Heaps of vegetables are another traditional part of Christmas lunch. Many people will eat more fruit and vegetables on Christmas day than on any other day of the year. And with so many different varieties to choose from, it should be easy to reach your five daily portions.
At this time of year there are lots of wonderful vegetables in season. And these can add lots of colour and taste to your plate, not to mention the vitamins.
You could try steaming your vegetables, rather than boiling them, this way they won’t lose as many vitamins. If you do boil your vegetables, you could use the cooking water to make the gravy. This is also a good way of making healthy gravy because you won’t need to use stock cubes, granules or powder, which all tend to be very high in salt.
Another Christmas classic is the Christmas pudding, with its rich concoction of fruits .
But Christmas pudding isn’t to everyone’s taste. If you’re after a lighter dessert, try serving a big fruit salad and make it extra special by adding some fruits such as papaya. Make your own Christmas compote by stewing your favourite berries with plums, apples and cinnamon, and serve it up with some plain yoghurt which is readily available in supermarkets. Or try poaching pears and serve with some low-fat yoghurt and a sprinkling of pomegranate.
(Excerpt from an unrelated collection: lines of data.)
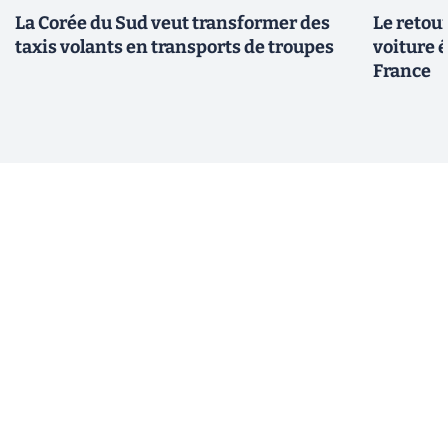
La Corée du Sud veut transformer des
Le retour
taxis volants en transports de troupes
voiture 
France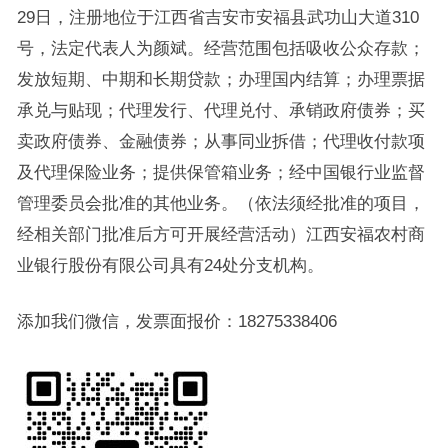
29日，注册地位于江西省吉安市安福县武功山大道310
号，法定代表人为颜斌。经营范围包括吸收公众存款；
发放短期、中期和长期贷款；办理国内结算；办理票据
承兑与贴现；代理发行、代理兑付、承销政府债券；买
卖政府债券、金融债券；从事同业拆借；代理收付款项
及代理保险业务；提供保管箱业务；经中国银行业监督
管理委员会批准的其他业务。（依法须经批准的项目，
经相关部门批准后方可开展经营活动）江西安福农村商
业银行股份有限公司具有24处分支机构。
添加我们微信，发票面报价：18275338406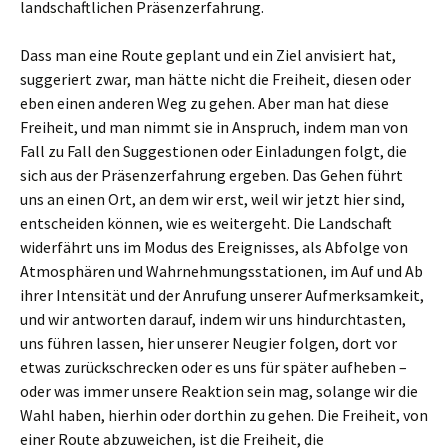
landschaftlichen Präsenzerfahrung.
Dass man eine Route geplant und ein Ziel anvisiert hat,
suggeriert zwar, man hätte nicht die Freiheit, diesen oder
eben einen anderen Weg zu gehen. Aber man hat diese
Freiheit, und man nimmt sie in Anspruch, indem man von
Fall zu Fall den Suggestionen oder Einladungen folgt, die
sich aus der Präsenzerfahrung ergeben. Das Gehen führt
uns an einen Ort, an dem wir erst, weil wir jetzt hier sind,
entscheiden können, wie es weitergeht. Die Landschaft
widerfährt uns im Modus des Ereignisses, als Abfolge von
Atmosphären und Wahrnehmungsstationen, im Auf und Ab
ihrer Intensität und der Anrufung unserer Aufmerksamkeit,
und wir antworten darauf, indem wir uns hindurchtasten,
uns führen lassen, hier unserer Neugier folgen, dort vor
etwas zurückschrecken oder es uns für später aufheben –
oder was immer unsere Reaktion sein mag, solange wir die
Wahl haben, hierhin oder dorthin zu gehen. Die Freiheit, von
einer Route abzuweichen, ist die Freiheit, die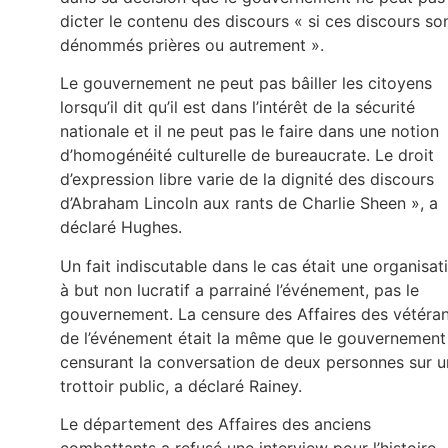
dicter le contenu des discours « si ces discours so
dénommés prières ou autrement ».
Le gouvernement ne peut pas bâiller les citoyens
lorsqu’il dit qu’il est dans l’intérêt de la sécurité
nationale et il ne peut pas le faire dans une notion
d’homogénéité culturelle de bureaucrate. Le droit
d’expression libre varie de la dignité des discours
d’Abraham Lincoln aux rants de Charlie Sheen », a
déclaré Hughes.
Un fait indiscutable dans le cas était une organisat
à but non lucratif a parrainé l’événement, pas le
gouvernement. La censure des Affaires des vétéra
de l’événement était la même que le gouvernement
censurant la conversation de deux personnes sur u
trottoir public, a déclaré Rainey.
Le département des Affaires des anciens
combattants a refusé une interview pour l’histoire,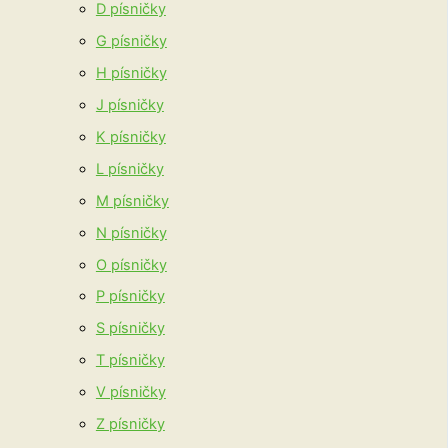
D písničky
G písničky
H písničky
J písničky
K písničky
L písničky
M písničky
N písničky
O písničky
P písničky
S písničky
T písničky
V písničky
Z písničky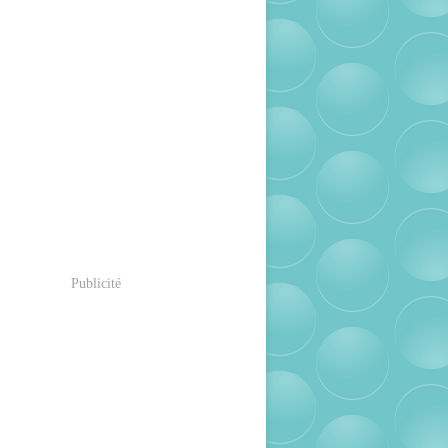
Publicité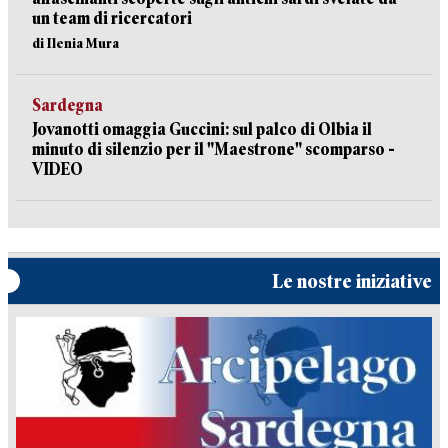
un team di ricercatori
di Ilenia Mura
Sardegna
Jovanotti omaggia Guccini: sul palco di Olbia il
minuto di silenzio per il "Maestrone" scomparso -
VIDEO
Le nostre iniziative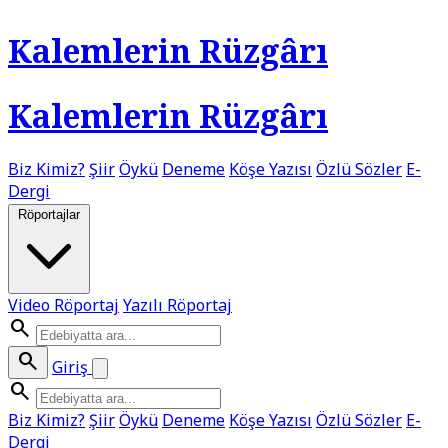
Kalemlerin Rüzgârı
Kalemlerin Rüzgârı
Biz Kimiz?
Şiir
Öykü
Deneme
Köşe Yazısı
Özlü Sözler
E-
Dergi
Röportajlar
Video Röportaj
Yazılı Röportaj
search
search
Giriş
search
Biz Kimiz?
Şiir
Öykü
Deneme
Köşe Yazısı
Özlü Sözler
E-
Dergi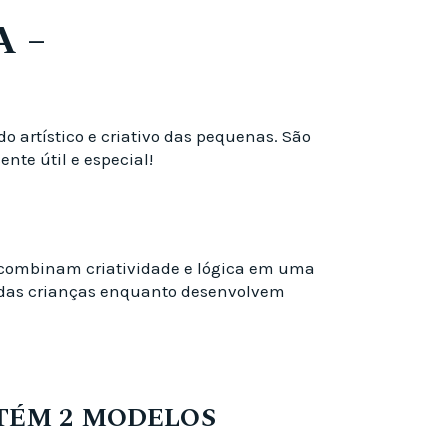
 –
 artístico e criativo das pequenas. São
te útil e especial!
 combinam criatividade e lógica em uma
se das crianças enquanto desenvolvem
NTÉM 2 MODELOS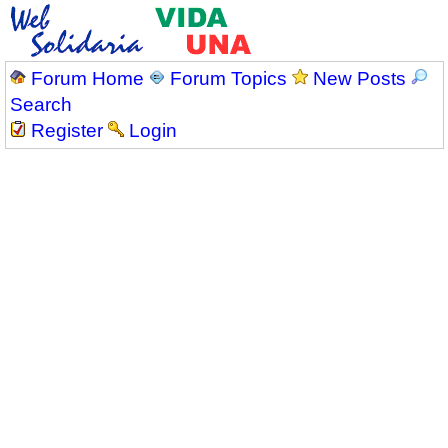
Forum Home
Forum Topics
New Posts
Search
Register
Login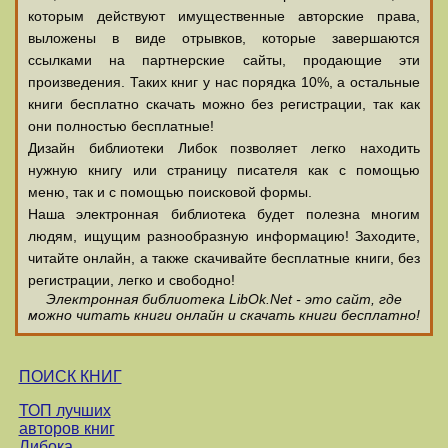
которым действуют имущественные авторские права,
выложены в виде отрывков, которые завершаются
ссылками на партнерские сайты, продающие эти
произведения. Таких книг у нас порядка 10%, а остальные
книги бесплатно скачать можно без регистрации, так как
они полностью бесплатные!
Дизайн библиотеки Либок позволяет легко находить
нужную книгу или страницу писателя как с помощью
меню, так и с помощью поисковой формы.
Наша электронная библиотека будет полезна многим
людям, ищущим разнообразную информацию! Заходите,
читайте онлайн, а также скачивайте бесплатные книги, без
регистрации, легко и свободно!
Электронная библиотека LibOk.Net - это сайт, где
можно читать книги онлайн и скачать книги бесплатно!
ПОИСК КНИГ
ТОП лучших
авторов книг
Либока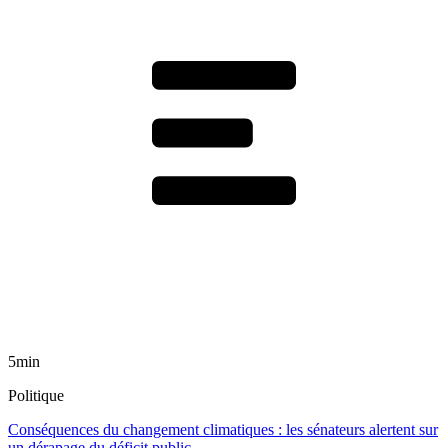
5min
Politique
Conséquences du changement climatiques : les sénateurs alertent sur
un dérapage du déficit public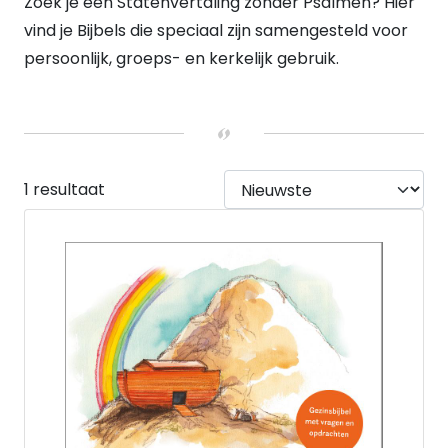
Zoek je een Statenvertaling zonder Psalmen? Hier
Geen koker
(1)
VERWACHT
vind je Bijbels die speciaal zijn samengesteld voor
Nee
(1)
persoonlijk, groeps- en kerkelijk gebruik.
HEEFT DUMMY VOORRAAD
Nee
(1)
UITVOERING
Hardback
(1)
1 resultaat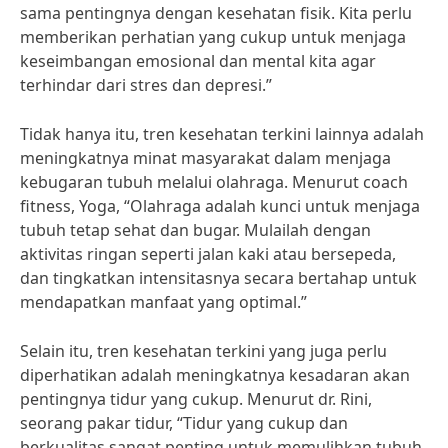
sama pentingnya dengan kesehatan fisik. Kita perlu
memberikan perhatian yang cukup untuk menjaga
keseimbangan emosional dan mental kita agar
terhindar dari stres dan depresi.”
Tidak hanya itu, tren kesehatan terkini lainnya adalah
meningkatnya minat masyarakat dalam menjaga
kebugaran tubuh melalui olahraga. Menurut coach
fitness, Yoga, “Olahraga adalah kunci untuk menjaga
tubuh tetap sehat dan bugar. Mulailah dengan
aktivitas ringan seperti jalan kaki atau bersepeda,
dan tingkatkan intensitasnya secara bertahap untuk
mendapatkan manfaat yang optimal.”
Selain itu, tren kesehatan terkini yang juga perlu
diperhatikan adalah meningkatnya kesadaran akan
pentingnya tidur yang cukup. Menurut dr. Rini,
seorang pakar tidur, “Tidur yang cukup dan
berkualitas sangat penting untuk memulihkan tubuh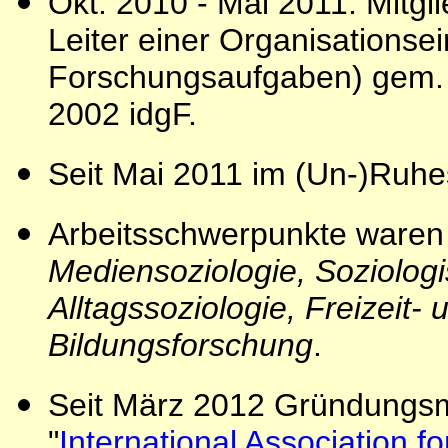
Okt. 2010 - Mai 2011: Mitgl
Leiter einer Organisationsei
Forschungsaufgaben) gem. §
2002 idgF.
Seit Mai 2011 im (Un-)Ruhe
Arbeitsschwerpunkte waren 
Mediensoziologie, Soziologi
Alltagssoziologie, Freizeit
Bildungsforschung
.
Seit März 2012 Gründungsm
"
International Association f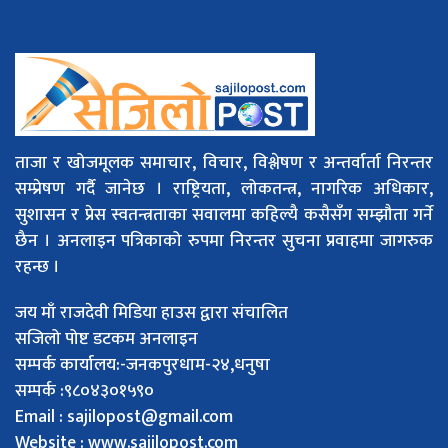
ताजा र खोजमूलक समाचार, विचार, विश्लेषण र अन्तर्वार्ता निरन्तर
सम्प्रेषण गर्दै जानेछ । राष्ट्रियता, लोकतन्त्र, नागरिक अधिकार,
सुशासन र प्रेस स्वतन्त्रताका सवालमा कहिल्यै कसैसँग सम्झौता गर्ने
छैन । अनलाइन पत्रिकाको रुपमा निरन्तर सुचना प्रवाहमा जागरुक
रहन्छ ।
जय माँ राजदेवी मिडिया हाउस द्वारा संचालित
सजिलो पोष्ट डटकम अनलाइन
सम्पर्क कार्यालय:-जनकपुरधाम-२४,धनुषा
सम्पर्क :९८०४३०१५९०
Email :
sajilopost@gmail.com
Website : www.sajilopost.com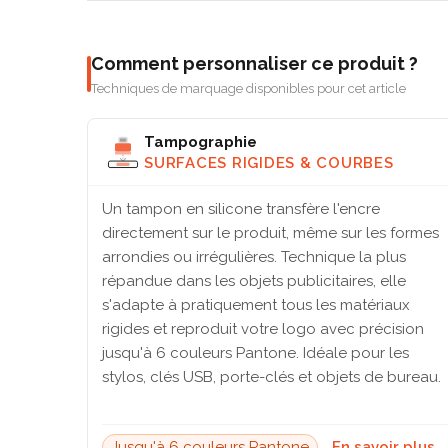
Comment personnaliser ce produit ?
Techniques de marquage disponibles pour cet article
Tampographie
SURFACES RIGIDES & COURBES
Un tampon en silicone transfère l'encre
directement sur le produit, même sur les formes
arrondies ou irrégulières. Technique la plus
répandue dans les objets publicitaires, elle
s'adapte à pratiquement tous les matériaux
rigides et reproduit votre logo avec précision
jusqu'à 6 couleurs Pantone. Idéale pour les
stylos, clés USB, porte-clés et objets de bureau.
Jusqu'à 6 couleurs Pantone
En savoir plus 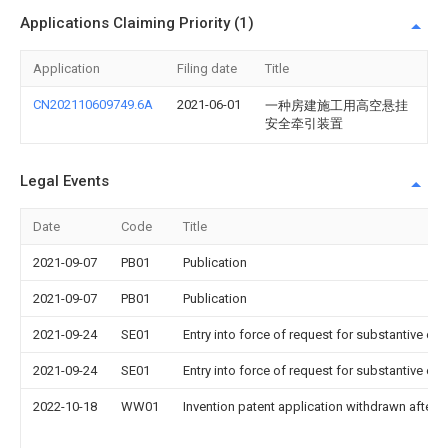
Applications Claiming Priority (1)
Application
Filing date
Title
CN202110609749.6A
2021-06-01
一种房建施工用高空悬挂
安全牵引装置
Legal Events
Date
Code
Title
2021-09-07
PB01
Publication
2021-09-07
PB01
Publication
2021-09-24
SE01
Entry into force of request for substantive ex
2021-09-24
SE01
Entry into force of request for substantive ex
2022-10-18
WW01
Invention patent application withdrawn after p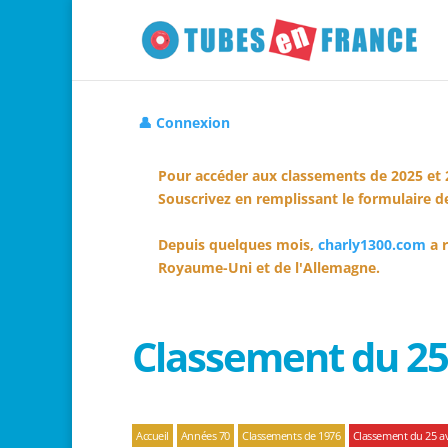
👤 Connexion
Pour accéder aux classements de 2025 et 
Souscrivez en remplissant le formulaire de
Depuis quelques mois,
charly1300.com
a r
Royaume-Uni et de l'Allemagne.
Classement du 25 
Accueil
Années 70
Classements de 1976
Classement du 25 av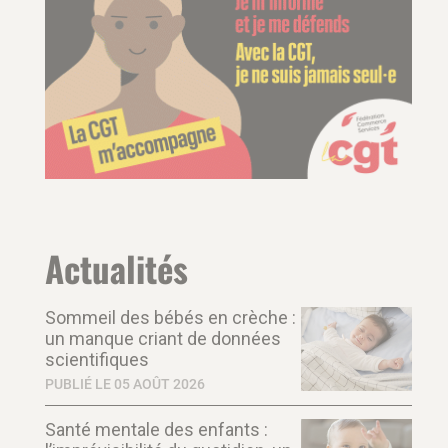
Actualités
Sommeil des bébés en crèche :
un manque criant de données
scientifiques
PUBLIÉ LE 05 AOÛT 2026
Santé mentale des enfants :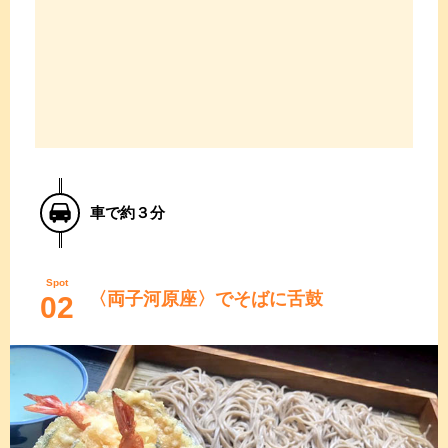
車で約３分
Spot
〈両子河原座〉でそばに舌鼓
02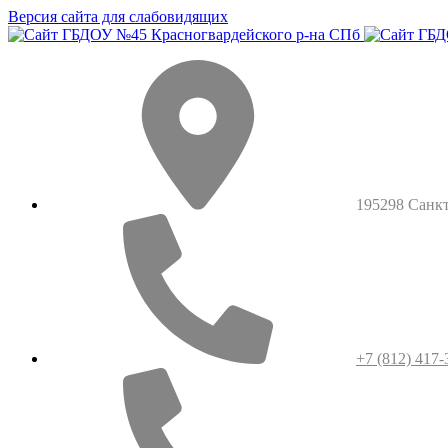
Версия сайта для слабовидящих
195298 Санкт-
+7 (812) 417-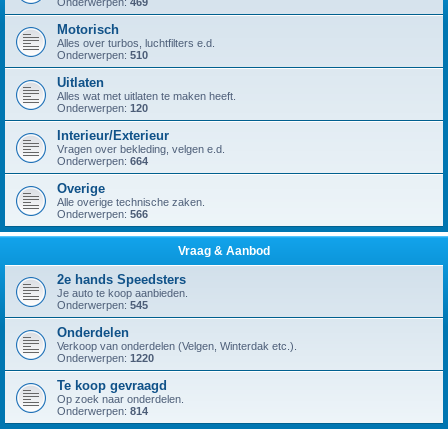
Onderwerpen:
469
Motorisch
Alles over turbos, luchtfilters e.d.
Onderwerpen:
510
Uitlaten
Alles wat met uitlaten te maken heeft.
Onderwerpen:
120
Interieur/Exterieur
Vragen over bekleding, velgen e.d.
Onderwerpen:
664
Overige
Alle overige technische zaken.
Onderwerpen:
566
Vraag & Aanbod
2e hands Speedsters
Je auto te koop aanbieden.
Onderwerpen:
545
Onderdelen
Verkoop van onderdelen (Velgen, Winterdak etc.).
Onderwerpen:
1220
Te koop gevraagd
Op zoek naar onderdelen.
Onderwerpen:
814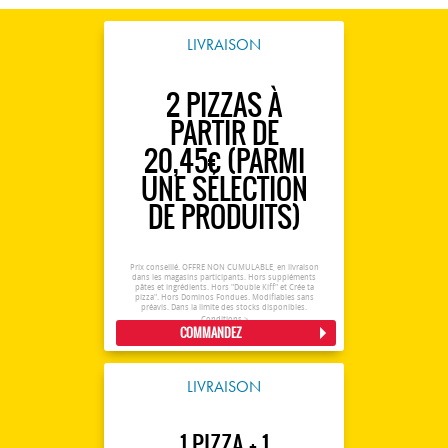
LIVRAISON
2 PIZZAS À
PARTIR DE
20,45€ (PARMI
UNE SÉLECTION
DE PRODUITS)
Prix conseillé. OFFRE NON CUMULABLE, en livraison
dans les magasins participants. Hors suppléments
pâtes et ingrédients. Hors "Double Kiff" et Crée ta
pizza". Hors Dominos Fondues. Modifiables sans
préavis. Dans la limite des stocks disponibles.
Conditions >
COMMANDEZ
LIVRAISON
1 PIZZA + 1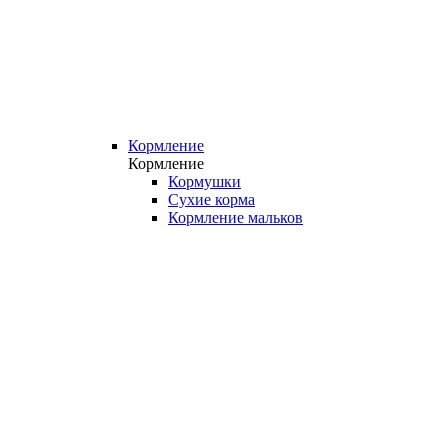
Кормление
Кормление
Кормушки
Сухие корма
Кормление мальков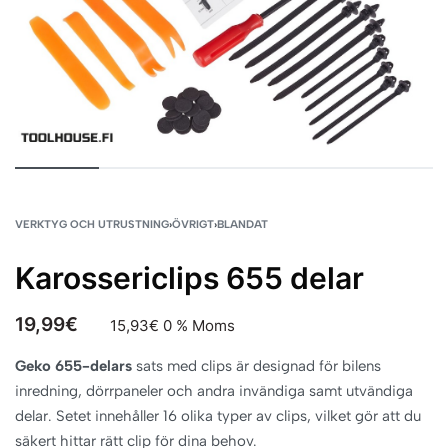
VERKTYG OCH UTRUSTNING
›
ÖVRIGT
›
BLANDAT
Karossericlips 655 delar
19,99
€
15,93
€
0 % Moms
Geko 655-delars
sats med clips är designad för bilens
inredning, dörrpaneler och andra invändiga samt utvändiga
delar. Setet innehåller 16 olika typer av clips, vilket gör att du
säkert hittar rätt clip för dina behov.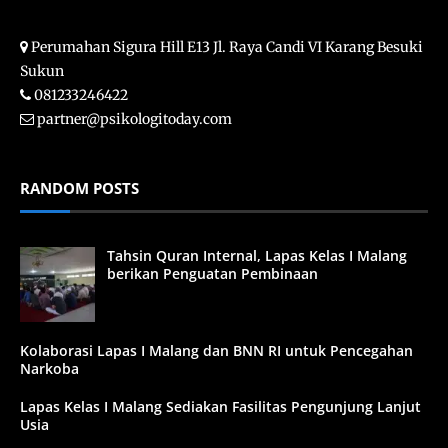
Perumahan Sigura Hill E13 Jl. Raya Candi VI Karang Besuki
Sukun
081233246422
partner@psikologitoday.com
RANDOM POSTS
Tahsin Quran Internal, Lapas Kelas I Malang
berikan Penguatan Pembinaan
Kolaborasi Lapas I Malang dan BNN RI untuk Pencegahan
Narkoba
Lapas Kelas I Malang Sediakan Fasilitas Pengunjung Lanjut
Usia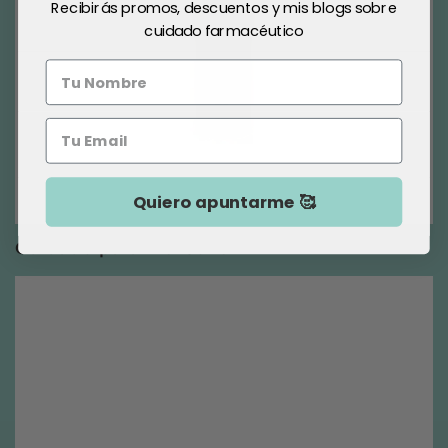
Recibirás promos, descuentos y mis blogs sobre
cuidado farmacéutico
Quiero apuntarme 🥰
Cuidado para Piel Joven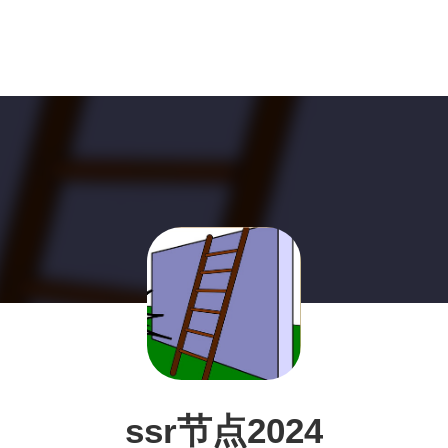
ssr节点2024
Christmas dinner – depending with one’s family tradition, some families enjoy their main celebration during Christmas at lunch time, while others enjoy their at dinner time. Either way one chooses to have their Christmas meal, it surely must be cooked well and be enjoyed. After which a Christmas cake is a must have, with a cup of tea when the entire family is enjoying their evening together sitting around and remembering the good old days.
This is a very good time in my family, when we spread mats down, sit and tell our stories as we remember the good old days and the people that we loved and lost, such a bittersweet moment.
Despite everyone’s best efforts at tucking into the Christmas goodies, there are usually plenty of leftovers for Boxing Day. Don’t forget it’s important to cool leftovers as quickly as possible (ideally within one to two hours) and then store them in the fridge to stop food poisoning bacteria growing.
A glass of wine late into the night will do for people who love their drinks! All this goes to show that festive food can be healthy as well as tasty. So this year, make sure to eat, drink and be merry!